**REQUIRED ACTION:**
Find all lines in the records that include the word "which", and copy them out.

---------- SUPPLIED DATA ----------

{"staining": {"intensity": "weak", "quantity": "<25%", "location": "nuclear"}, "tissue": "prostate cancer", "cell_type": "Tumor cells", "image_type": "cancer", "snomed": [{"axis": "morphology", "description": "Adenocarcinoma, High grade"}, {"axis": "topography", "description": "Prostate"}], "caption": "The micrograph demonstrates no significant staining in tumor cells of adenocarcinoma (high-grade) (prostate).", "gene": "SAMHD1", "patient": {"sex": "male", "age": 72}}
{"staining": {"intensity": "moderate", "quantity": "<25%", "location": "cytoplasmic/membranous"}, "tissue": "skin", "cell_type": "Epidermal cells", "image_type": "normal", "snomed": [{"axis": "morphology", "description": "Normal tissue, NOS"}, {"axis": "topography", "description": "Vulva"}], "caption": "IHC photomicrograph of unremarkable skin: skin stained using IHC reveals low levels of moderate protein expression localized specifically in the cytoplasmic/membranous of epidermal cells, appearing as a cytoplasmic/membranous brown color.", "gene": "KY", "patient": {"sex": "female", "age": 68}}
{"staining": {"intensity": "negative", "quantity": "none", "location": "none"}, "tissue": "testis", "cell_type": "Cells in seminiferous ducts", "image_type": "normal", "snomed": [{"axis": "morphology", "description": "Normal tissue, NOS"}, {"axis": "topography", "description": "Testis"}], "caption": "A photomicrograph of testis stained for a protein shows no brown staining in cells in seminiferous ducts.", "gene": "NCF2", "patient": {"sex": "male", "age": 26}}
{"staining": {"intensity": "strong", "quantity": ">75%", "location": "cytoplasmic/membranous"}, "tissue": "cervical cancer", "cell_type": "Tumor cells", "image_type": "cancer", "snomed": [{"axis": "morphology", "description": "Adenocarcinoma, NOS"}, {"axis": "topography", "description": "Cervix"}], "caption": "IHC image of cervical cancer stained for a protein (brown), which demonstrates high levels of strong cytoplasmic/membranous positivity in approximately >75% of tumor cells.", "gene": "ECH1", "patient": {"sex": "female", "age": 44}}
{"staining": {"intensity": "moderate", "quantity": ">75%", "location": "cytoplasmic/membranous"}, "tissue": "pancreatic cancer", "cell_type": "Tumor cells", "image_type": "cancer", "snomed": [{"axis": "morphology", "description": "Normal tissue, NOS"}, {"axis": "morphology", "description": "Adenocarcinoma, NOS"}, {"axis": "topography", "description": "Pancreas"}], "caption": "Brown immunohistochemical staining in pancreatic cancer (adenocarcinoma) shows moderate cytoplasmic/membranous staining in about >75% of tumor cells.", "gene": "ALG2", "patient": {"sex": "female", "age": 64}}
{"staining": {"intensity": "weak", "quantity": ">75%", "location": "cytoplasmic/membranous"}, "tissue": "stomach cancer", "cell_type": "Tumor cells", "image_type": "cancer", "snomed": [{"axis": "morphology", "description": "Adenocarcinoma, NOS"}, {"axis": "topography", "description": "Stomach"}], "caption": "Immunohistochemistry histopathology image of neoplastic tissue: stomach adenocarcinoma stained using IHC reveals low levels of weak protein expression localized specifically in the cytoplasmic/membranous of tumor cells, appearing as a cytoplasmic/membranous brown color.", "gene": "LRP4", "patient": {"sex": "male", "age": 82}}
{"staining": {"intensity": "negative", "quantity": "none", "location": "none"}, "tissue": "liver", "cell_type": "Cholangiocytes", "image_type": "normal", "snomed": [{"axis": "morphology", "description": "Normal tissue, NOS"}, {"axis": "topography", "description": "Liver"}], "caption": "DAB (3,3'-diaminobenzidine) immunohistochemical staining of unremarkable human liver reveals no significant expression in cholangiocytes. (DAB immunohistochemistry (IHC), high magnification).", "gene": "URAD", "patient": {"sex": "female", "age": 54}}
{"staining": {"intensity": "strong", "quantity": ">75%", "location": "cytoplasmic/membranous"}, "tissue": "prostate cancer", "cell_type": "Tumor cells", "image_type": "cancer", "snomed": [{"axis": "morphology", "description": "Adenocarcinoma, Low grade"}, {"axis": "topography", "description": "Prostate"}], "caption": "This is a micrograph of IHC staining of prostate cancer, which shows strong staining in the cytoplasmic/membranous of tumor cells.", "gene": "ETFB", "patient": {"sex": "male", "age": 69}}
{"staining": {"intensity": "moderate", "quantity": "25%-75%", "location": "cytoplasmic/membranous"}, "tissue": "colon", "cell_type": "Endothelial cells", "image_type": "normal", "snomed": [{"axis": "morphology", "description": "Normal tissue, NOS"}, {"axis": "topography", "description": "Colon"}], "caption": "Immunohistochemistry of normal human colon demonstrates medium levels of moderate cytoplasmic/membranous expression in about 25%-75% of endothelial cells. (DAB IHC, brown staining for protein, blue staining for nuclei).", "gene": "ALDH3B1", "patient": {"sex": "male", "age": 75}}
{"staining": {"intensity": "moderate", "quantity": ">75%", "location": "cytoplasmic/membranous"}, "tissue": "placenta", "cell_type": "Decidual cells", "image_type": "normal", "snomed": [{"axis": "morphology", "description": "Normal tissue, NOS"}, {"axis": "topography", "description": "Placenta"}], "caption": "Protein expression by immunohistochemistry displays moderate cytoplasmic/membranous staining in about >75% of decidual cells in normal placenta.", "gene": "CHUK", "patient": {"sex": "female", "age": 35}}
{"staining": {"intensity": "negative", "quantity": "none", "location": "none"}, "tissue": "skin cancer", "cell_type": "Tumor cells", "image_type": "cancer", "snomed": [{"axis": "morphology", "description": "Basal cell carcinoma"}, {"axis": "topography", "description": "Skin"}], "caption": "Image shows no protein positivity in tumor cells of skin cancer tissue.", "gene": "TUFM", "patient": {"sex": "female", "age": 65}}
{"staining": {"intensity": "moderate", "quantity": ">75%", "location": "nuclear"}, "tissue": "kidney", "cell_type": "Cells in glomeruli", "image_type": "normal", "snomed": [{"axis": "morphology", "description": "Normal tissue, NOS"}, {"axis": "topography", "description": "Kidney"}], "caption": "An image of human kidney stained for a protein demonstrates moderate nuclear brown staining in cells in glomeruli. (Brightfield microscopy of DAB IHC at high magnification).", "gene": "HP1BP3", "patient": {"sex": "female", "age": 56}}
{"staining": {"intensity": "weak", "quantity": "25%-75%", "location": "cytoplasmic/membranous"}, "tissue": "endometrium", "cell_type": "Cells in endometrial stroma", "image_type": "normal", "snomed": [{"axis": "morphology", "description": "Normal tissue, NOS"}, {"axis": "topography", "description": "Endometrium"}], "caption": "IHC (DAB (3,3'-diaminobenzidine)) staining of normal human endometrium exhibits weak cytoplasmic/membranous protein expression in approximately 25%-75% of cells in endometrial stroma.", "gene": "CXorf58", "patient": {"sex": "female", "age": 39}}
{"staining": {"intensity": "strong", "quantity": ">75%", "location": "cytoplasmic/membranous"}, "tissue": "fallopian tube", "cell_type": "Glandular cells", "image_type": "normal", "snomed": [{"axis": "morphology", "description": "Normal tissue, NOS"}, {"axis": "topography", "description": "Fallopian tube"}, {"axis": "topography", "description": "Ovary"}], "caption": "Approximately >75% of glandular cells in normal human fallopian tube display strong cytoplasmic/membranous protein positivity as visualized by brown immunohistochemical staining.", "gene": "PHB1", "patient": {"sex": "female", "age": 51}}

----------

**RESPONSE TO THE EXERCISE:**
{"staining": {"intensity": "strong", "quantity": ">75%", "location": "cytoplasmic/membranous"}, "tissue": "cervical cancer", "cell_type": "Tumor cells", "image_type": "cancer", "snomed": [{"axis": "morphology", "description": "Adenocarcinoma, NOS"}, {"axis": "topography", "description": "Cervix"}], "caption": "IHC image of cervical cancer stained for a protein (brown), which demonstrates high levels of strong cytoplasmic/membranous positivity in approximately >75% of tumor cells.", "gene": "ECH1", "patient": {"sex": "female", "age": 44}}
{"staining": {"intensity": "strong", "quantity": ">75%", "location": "cytoplasmic/membranous"}, "tissue": "prostate cancer", "cell_type": "Tumor cells", "image_type": "cancer", "snomed": [{"axis": "morphology", "description": "Adenocarcinoma, Low grade"}, {"axis": "topography", "description": "Prostate"}], "caption": "This is a micrograph of IHC staining of prostate cancer, which shows strong staining in the cytoplasmic/membranous of tumor cells.", "gene": "ETFB", "patient": {"sex": "male", "age": 69}}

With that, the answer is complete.